Job item: Which lines in the rows below contain the word "percent"? List each of them in full.

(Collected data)
──────────

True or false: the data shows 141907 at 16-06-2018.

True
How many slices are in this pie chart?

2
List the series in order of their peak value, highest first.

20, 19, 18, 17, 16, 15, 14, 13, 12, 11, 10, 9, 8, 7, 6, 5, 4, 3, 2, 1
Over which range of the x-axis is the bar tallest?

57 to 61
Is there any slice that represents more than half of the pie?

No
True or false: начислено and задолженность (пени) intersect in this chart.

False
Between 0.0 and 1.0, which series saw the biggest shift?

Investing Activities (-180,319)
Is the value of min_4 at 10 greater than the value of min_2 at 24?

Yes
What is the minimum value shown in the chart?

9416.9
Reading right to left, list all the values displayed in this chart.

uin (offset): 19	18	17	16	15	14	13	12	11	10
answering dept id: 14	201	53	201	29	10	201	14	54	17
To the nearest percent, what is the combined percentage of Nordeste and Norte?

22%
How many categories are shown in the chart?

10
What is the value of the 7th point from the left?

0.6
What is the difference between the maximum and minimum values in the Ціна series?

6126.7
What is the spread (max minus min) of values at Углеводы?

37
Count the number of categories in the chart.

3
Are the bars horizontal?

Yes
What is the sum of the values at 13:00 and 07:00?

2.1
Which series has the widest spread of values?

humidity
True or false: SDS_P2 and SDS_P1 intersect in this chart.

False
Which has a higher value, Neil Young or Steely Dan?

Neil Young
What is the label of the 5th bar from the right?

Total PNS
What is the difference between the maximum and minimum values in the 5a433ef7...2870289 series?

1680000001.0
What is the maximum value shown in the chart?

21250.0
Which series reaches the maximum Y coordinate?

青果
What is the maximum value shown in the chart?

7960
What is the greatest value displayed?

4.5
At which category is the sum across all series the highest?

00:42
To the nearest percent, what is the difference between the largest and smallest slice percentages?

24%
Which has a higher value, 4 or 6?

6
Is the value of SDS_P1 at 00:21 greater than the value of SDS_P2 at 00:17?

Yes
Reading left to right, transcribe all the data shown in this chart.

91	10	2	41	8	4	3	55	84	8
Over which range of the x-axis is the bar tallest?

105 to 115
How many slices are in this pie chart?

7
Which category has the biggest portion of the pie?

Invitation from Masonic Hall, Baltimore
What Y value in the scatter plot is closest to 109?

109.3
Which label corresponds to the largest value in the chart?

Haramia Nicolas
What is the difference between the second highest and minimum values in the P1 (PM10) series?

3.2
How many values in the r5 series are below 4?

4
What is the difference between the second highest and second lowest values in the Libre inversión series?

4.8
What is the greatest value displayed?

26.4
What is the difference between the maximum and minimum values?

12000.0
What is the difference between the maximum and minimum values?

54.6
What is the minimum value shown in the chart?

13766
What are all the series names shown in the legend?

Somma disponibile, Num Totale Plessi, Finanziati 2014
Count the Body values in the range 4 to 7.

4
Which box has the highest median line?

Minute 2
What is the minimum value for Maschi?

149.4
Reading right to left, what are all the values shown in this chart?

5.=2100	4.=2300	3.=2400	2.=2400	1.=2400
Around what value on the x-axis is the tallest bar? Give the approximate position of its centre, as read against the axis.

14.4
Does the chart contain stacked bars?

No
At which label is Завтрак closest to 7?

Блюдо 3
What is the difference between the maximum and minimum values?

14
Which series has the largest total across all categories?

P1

──────────

Task solution:
To the nearest percent, what is the combined percentage of Nordeste and Norte?
To the nearest percent, what is the difference between the largest and smallest slice percentages?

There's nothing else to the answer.